[SOURCE DATA]

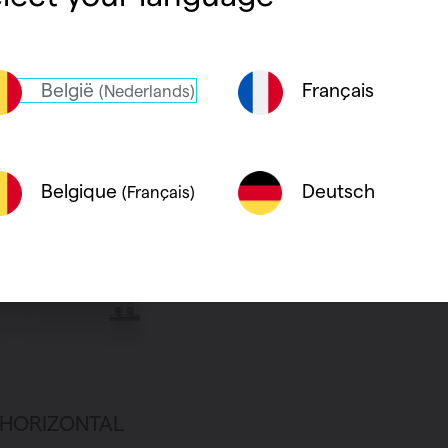
België
Français
(Nederlands)
Deutsch
Belgique
(Français)
 HORIZONTAL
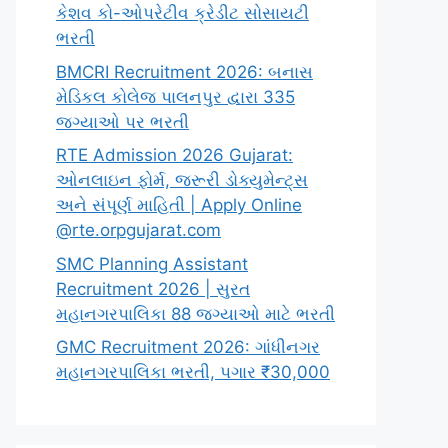
કેશવ કો-ઓપરેટીવ ક્રેડીટ સોસાયટી
ભરતી
BMCRI Recruitment 2026: બનાસ
મેડિકલ કોલેજ પાલનપુર દ્વારા 335
જગ્યાઓ પર ભરતી
RTE Admission 2026 Gujarat:
ઓનલાઇન ફોર્મ, જરૂરી ડોક્યુમેન્ટ્સ
અને સંપૂર્ણ માહિતી | Apply Online
@rte.orpgujarat.com
SMC Planning Assistant
Recruitment 2026 | સુરત
મહાનગરપાલિકા 88 જગ્યાઓ માટે ભરતી
GMC Recruitment 2026: ગાંધીનગર
મહાનગરપાલિકા ભરતી, પગાર ₹30,000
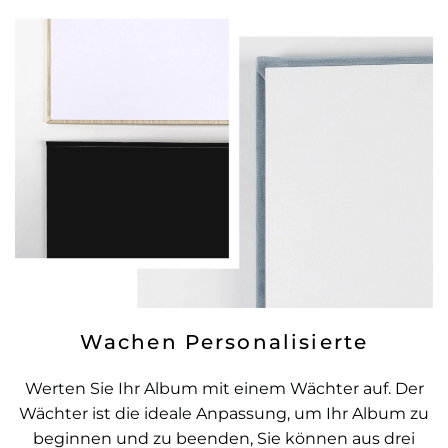
Wachen Personalisierte
Werten Sie Ihr Album mit einem Wächter auf. Der
Wächter ist die ideale Anpassung, um Ihr Album zu
beginnen und zu beenden, Sie können aus drei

[/SOURCE DATA]

:: PROBLEM STATEMENT ::
Retyping should start at the first line of the data above and stop after the line with "Recruitment 2026 | સુરત", and no picture should be included.

:: ANSWER SECTION ::
België
Français
(Nederlands)
Deutsch
Belgique
(Français)
 HORIZONTAL
કેશવ કો-ઓપરેટીવ ક્રેડીટ સોસાયટી
ભરતી
BMCRI Recruitment 2026: બનાસ
મેડિકલ કોલેજ પાલનપુર દ્વારા 335
જગ્યાઓ પર ભરતી
RTE Admission 2026 Gujarat:
ઓનલાઇન ફોર્મ, જરૂરી ડોક્યુમેન્ટ્સ
અને સંપૂર્ણ માહિતી | Apply Online
@rte.orpgujarat.com
SMC Planning Assistant
Recruitment 2026 | સુરત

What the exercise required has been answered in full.